The line that contains "Δημιουργία αυτοπιστω" and all lines following it to the end of the data below: set these down exactly, and nothing besides.

Start of Entries supplied

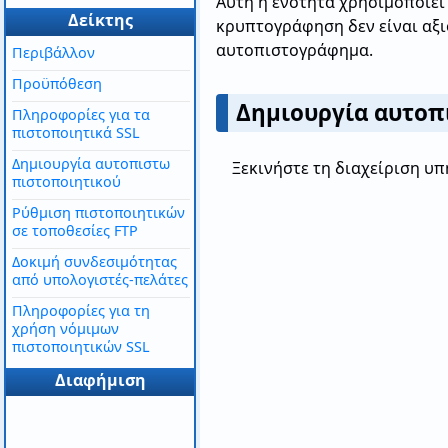
Αυτή η ενότητα χρησιμοποιε
Δείκτης
κρυπτογράφηση δεν είναι αξ
αυτοπιστογράφημα.
Περιβάλλον
Προϋπόθεση
Δημιουργία αυτοπ
Πληροφορίες για τα
πιστοποιητικά SSL
Δημιουργία αυτοπιστω
Ξεκινήστε τη διαχείριση υπ
πιστοποιητικού
Ρύθμιση πιστοποιητικών
σε τοποθεσίες FTP
Δοκιμή συνδεσιμότητας
από υπολογιστές-πελάτες
Πληροφορίες για τη
χρήση νόμιμων
πιστοποιητικών SSL
Διαφήμιση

End of Entries supplied

* _Response box_
Δημιουργία αυτοπιστω
Ξεκινήστε τη διαχείριση υπ
πιστοποιητικού
Ρύθμιση πιστοποιητικών
σε τοποθεσίες FTP
Δοκιμή συνδεσιμότητας
από υπολογιστές-πελάτες
Πληροφορίες για τη
χρήση νόμιμων
πιστοποιητικών SSL
Διαφήμιση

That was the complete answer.